**DATA FOR ANALYSIS**
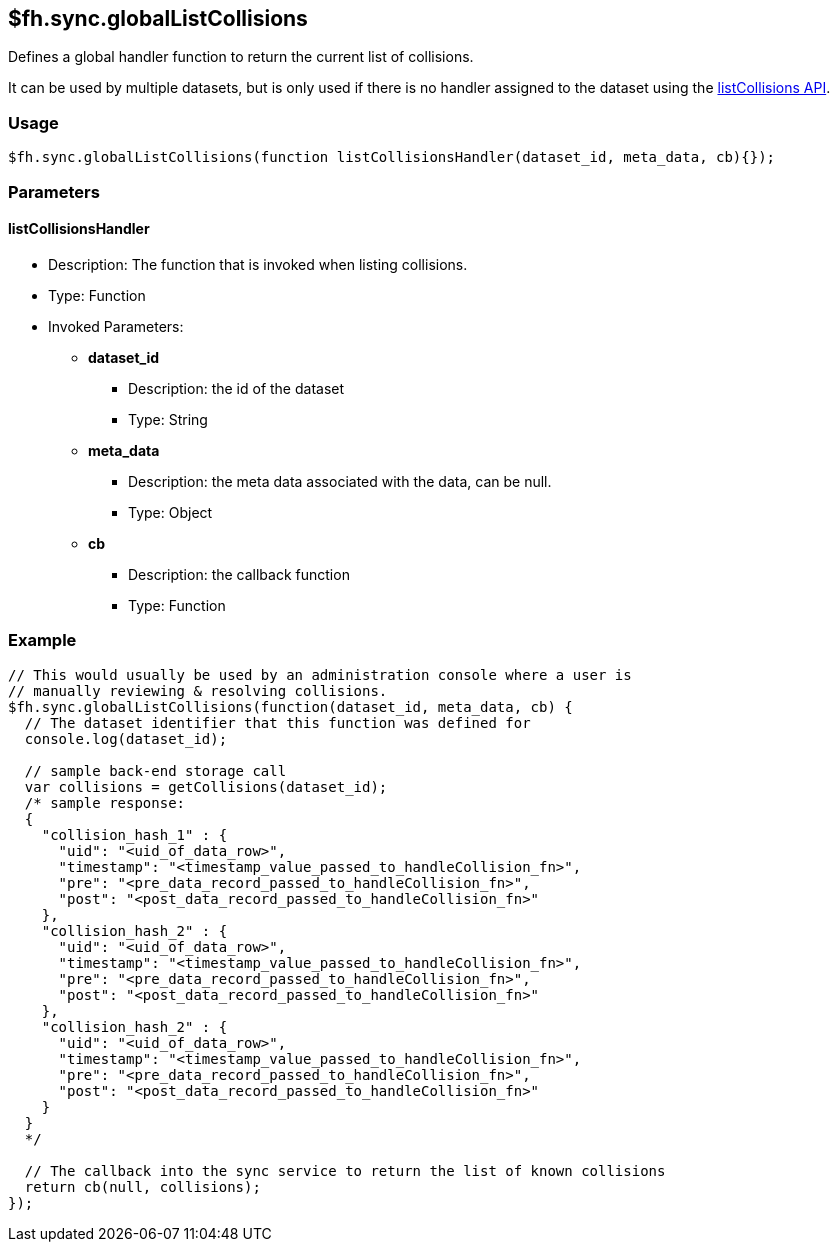 [[fh-sync-globallistcollisions]]
== $fh.sync.globalListCollisions


Defines a global handler function to return the current list of collisions.

It can be used by multiple datasets, but is only used if there is no handler assigned to the dataset using the xref:fh-sync-listcollisions[listCollisions API].

=== Usage

[source,javascript]
----
$fh.sync.globalListCollisions(function listCollisionsHandler(dataset_id, meta_data, cb){});
----

=== Parameters

==== listCollisionsHandler
* Description: The function that is invoked when listing collisions.
* Type: Function
* Invoked Parameters:
** *dataset_id*
*** Description: the id of the dataset
*** Type: String
** *meta_data*
*** Description: the meta data associated with the data, can be null.
*** Type: Object
** *cb*
*** Description: the callback function
*** Type: Function

=== Example

[source,javascript]
----
// This would usually be used by an administration console where a user is
// manually reviewing & resolving collisions.
$fh.sync.globalListCollisions(function(dataset_id, meta_data, cb) {
  // The dataset identifier that this function was defined for
  console.log(dataset_id);

  // sample back-end storage call
  var collisions = getCollisions(dataset_id);
  /* sample response:
  {
    "collision_hash_1" : {
      "uid": "<uid_of_data_row>",
      "timestamp": "<timestamp_value_passed_to_handleCollision_fn>",
      "pre": "<pre_data_record_passed_to_handleCollision_fn>",
      "post": "<post_data_record_passed_to_handleCollision_fn>"
    },
    "collision_hash_2" : {
      "uid": "<uid_of_data_row>",
      "timestamp": "<timestamp_value_passed_to_handleCollision_fn>",
      "pre": "<pre_data_record_passed_to_handleCollision_fn>",
      "post": "<post_data_record_passed_to_handleCollision_fn>"
    },
    "collision_hash_2" : {
      "uid": "<uid_of_data_row>",
      "timestamp": "<timestamp_value_passed_to_handleCollision_fn>",
      "pre": "<pre_data_record_passed_to_handleCollision_fn>",
      "post": "<post_data_record_passed_to_handleCollision_fn>"
    }
  }
  */

  // The callback into the sync service to return the list of known collisions
  return cb(null, collisions);
});
----

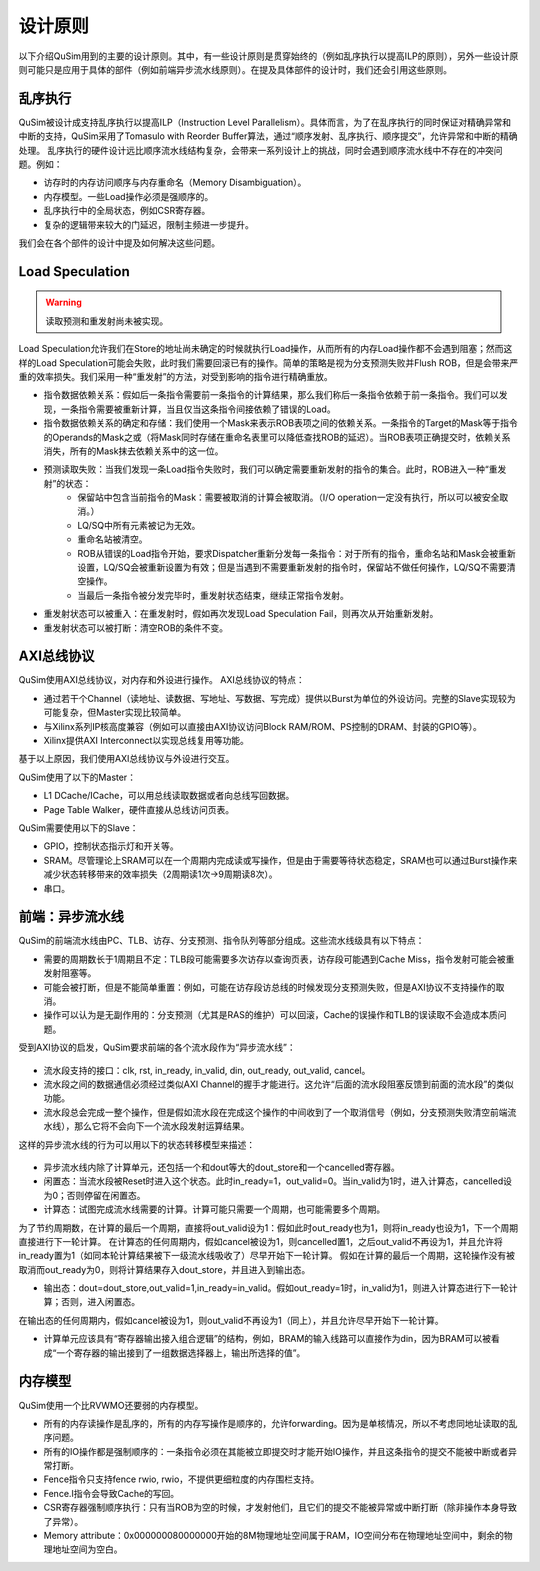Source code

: 设计原则
========

以下介绍QuSim用到的主要的设计原则。其中，有一些设计原则是贯穿始终的（例如乱序执行以提高ILP的原则），另外一些设计原则可能只是应用于具体的部件（例如前端异步流水线原则）。在提及具体部件的设计时，我们还会引用这些原则。

乱序执行
--------
QuSim被设计成支持乱序执行以提高ILP（Instruction Level Parallelism）。具体而言，为了在乱序执行的同时保证对精确异常和中断的支持，QuSim采用了Tomasulo with Reorder Buffer算法，通过“顺序发射、乱序执行、顺序提交”，允许异常和中断的精确处理。
乱序执行的硬件设计远比顺序流水线结构复杂，会带来一系列设计上的挑战，同时会遇到顺序流水线中不存在的冲突问题。例如：

- 访存时的内存访问顺序与内存重命名（Memory Disambiguation）。
- 内存模型。一些Load操作必须是强顺序的。
- 乱序执行中的全局状态，例如CSR寄存器。
- 复杂的逻辑带来较大的门延迟，限制主频进一步提升。

我们会在各个部件的设计中提及如何解决这些问题。

Load Speculation
--------

.. warning::
    读取预测和重发射尚未被实现。
Load Speculation允许我们在Store的地址尚未确定的时候就执行Load操作，从而所有的内存Load操作都不会遇到阻塞；然而这样的Load Speculation可能会失败，此时我们需要回滚已有的操作。简单的策略是视为分支预测失败并Flush ROB，但是会带来严重的效率损失。我们采用一种“重发射”的方法，对受到影响的指令进行精确重放。

- 指令数据依赖关系：假如后一条指令需要前一条指令的计算结果，那么我们称后一条指令依赖于前一条指令。我们可以发现，一条指令需要被重新计算，当且仅当这条指令间接依赖了错误的Load。
- 指令数据依赖关系的确定和存储：我们使用一个Mask来表示ROB表项之间的依赖关系。一条指令的Target的Mask等于指令的Operands的Mask之或（将Mask同时存储在重命名表里可以降低查找ROB的延迟）。当ROB表项正确提交时，依赖关系消失，所有的Mask抹去依赖关系中的这一位。
- 预测读取失败：当我们发现一条Load指令失败时，我们可以确定需要重新发射的指令的集合。此时，ROB进入一种“重发射”的状态：
    - 保留站中包含当前指令的Mask：需要被取消的计算会被取消。（I/O operation一定没有执行，所以可以被安全取消。）
    - LQ/SQ中所有元素被记为无效。
    - 重命名站被清空。
    - ROB从错误的Load指令开始，要求Dispatcher重新分发每一条指令：对于所有的指令，重命名站和Mask会被重新设置，LQ/SQ会被重新设置为有效；但是当遇到不需要重新发射的指令时，保留站不做任何操作，LQ/SQ不需要清空操作。
    - 当最后一条指令被分发完毕时，重发射状态结束，继续正常指令发射。
- 重发射状态可以被重入：在重发射时，假如再次发现Load Speculation Fail，则再次从开始重新发射。
- 重发射状态可以被打断：清空ROB的条件不变。

AXI总线协议
--------
QuSim使用AXI总线协议，对内存和外设进行操作。
AXI总线协议的特点：

- 通过若干个Channel（读地址、读数据、写地址、写数据、写完成）提供以Burst为单位的外设访问。完整的Slave实现较为可能复杂，但Master实现比较简单。
- 与Xilinx系列IP核高度兼容（例如可以直接由AXI协议访问Block RAM/ROM、PS控制的DRAM、封装的GPIO等）。
- Xilinx提供AXI Interconnect以实现总线复用等功能。

基于以上原因，我们使用AXI总线协议与外设进行交互。

QuSim使用了以下的Master：

- L1 DCache/ICache，可以用总线读取数据或者向总线写回数据。
- Page Table Walker，硬件直接从总线访问页表。

QuSim需要使用以下的Slave：

- GPIO，控制状态指示灯和开关等。
- SRAM。尽管理论上SRAM可以在一个周期内完成读或写操作，但是由于需要等待状态稳定，SRAM也可以通过Burst操作来减少状态转移带来的效率损失（2周期读1次->9周期读8次）。
- 串口。

前端：异步流水线
--------
QuSim的前端流水线由PC、TLB、访存、分支预测、指令队列等部分组成。这些流水线级具有以下特点：

- 需要的周期数长于1周期且不定：TLB段可能需要多次访存以查询页表，访存段可能遇到Cache Miss，指令发射可能会被重发射阻塞等。
- 可能会被打断，但是不能简单重置：例如，可能在访存段访总线的时候发现分支预测失败，但是AXI协议不支持操作的取消。
- 操作可以认为是无副作用的：分支预测（尤其是RAS的维护）可以回滚，Cache的误操作和TLB的误读取不会造成本质问题。

受到AXI协议的启发，QuSim要求前端的各个流水段作为“异步流水线”：

.. _async_pipeline:
.. figure:: /figures/async_pipeline.png
    :alt: 异步流水线


- 流水段支持的接口：clk, rst, in_ready, in_valid, din, out_ready, out_valid, cancel。
- 流水段之间的数据通信必须经过类似AXI Channel的握手才能进行。这允许“后面的流水段阻塞反馈到前面的流水段”的类似功能。
- 流水段总会完成一整个操作，但是假如流水段在完成这个操作的中间收到了一个取消信号（例如，分支预测失败清空前端流水线），那么它将不会向下一个流水段发射运算结果。

这样的异步流水线的行为可以用以下的状态转移模型来描述：

.. _async_pipeline_behav:
.. figure:: /figures/async_pipeline_behav.png
    :alt: 异步流水线行为模型

- 异步流水线内除了计算单元，还包括一个和dout等大的dout_store和一个cancelled寄存器。
- 闲置态：当流水段被Reset时进入这个状态。此时in_ready=1，out_valid=0。当in_valid为1时，进入计算态，cancelled设为0；否则停留在闲置态。
- 计算态：试图完成流水线需要的计算。计算可能只需要一个周期，也可能需要多个周期。
为了节约周期数，在计算的最后一个周期，直接将out_valid设为1：假如此时out_ready也为1，则将in_ready也设为1，下一个周期直接进行下一轮计算。
在计算态的任何周期内，假如cancel被设为1，则cancelled置1，之后out_valid不再设为1，并且允许将in_ready置为1（如同本轮计算结果被下一级流水线吸收了）尽早开始下一轮计算。
假如在计算的最后一个周期，这轮操作没有被取消而out_ready为0，则将计算结果存入dout_store，并且进入到输出态。

- 输出态：dout=dout_store,out_valid=1,in_ready=in_valid。假如out_ready=1时，in_valid为1，则进入计算态进行下一轮计算；否则，进入闲置态。
在输出态的任何周期内，假如cancel被设为1，则out_valid不再设为1（同上），并且允许尽早开始下一轮计算。

- 计算单元应该具有“寄存器输出接入组合逻辑”的结构，例如，BRAM的输入线路可以直接作为din，因为BRAM可以被看成“一个寄存器的输出接到了一组数据选择器上，输出所选择的值”。

.. _bram_model:
.. figure:: /figures/bram_model.png
    :alt: BRAM模型
	
内存模型
--------
QuSim使用一个比RVWMO还要弱的内存模型。

- 所有的内存读操作是乱序的，所有的内存写操作是顺序的，允许forwarding。因为是单核情况，所以不考虑同地址读取的乱序问题。
- 所有的IO操作都是强制顺序的：一条指令必须在其能被立即提交时才能开始IO操作，并且这条指令的提交不能被中断或者异常打断。
- Fence指令只支持fence rwio, rwio，不提供更细粒度的内存围栏支持。
- Fence.I指令会导致Cache的写回。
- CSR寄存器强制顺序执行：只有当ROB为空的时候，才发射他们，且它们的提交不能被异常或中断打断（除非操作本身导致了异常）。
- Memory attribute：0x000000080000000开始的8M物理地址空间属于RAM，IO空间分布在物理地址空间中，剩余的物理地址空间为空白。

**TASK**
Extract every line containing the string "return" from the data above.

**TASK RESPONSE**
Defines a global handler function to return the current list of collisions.
  // The callback into the sync service to return the list of known collisions
  return cb(null, collisions);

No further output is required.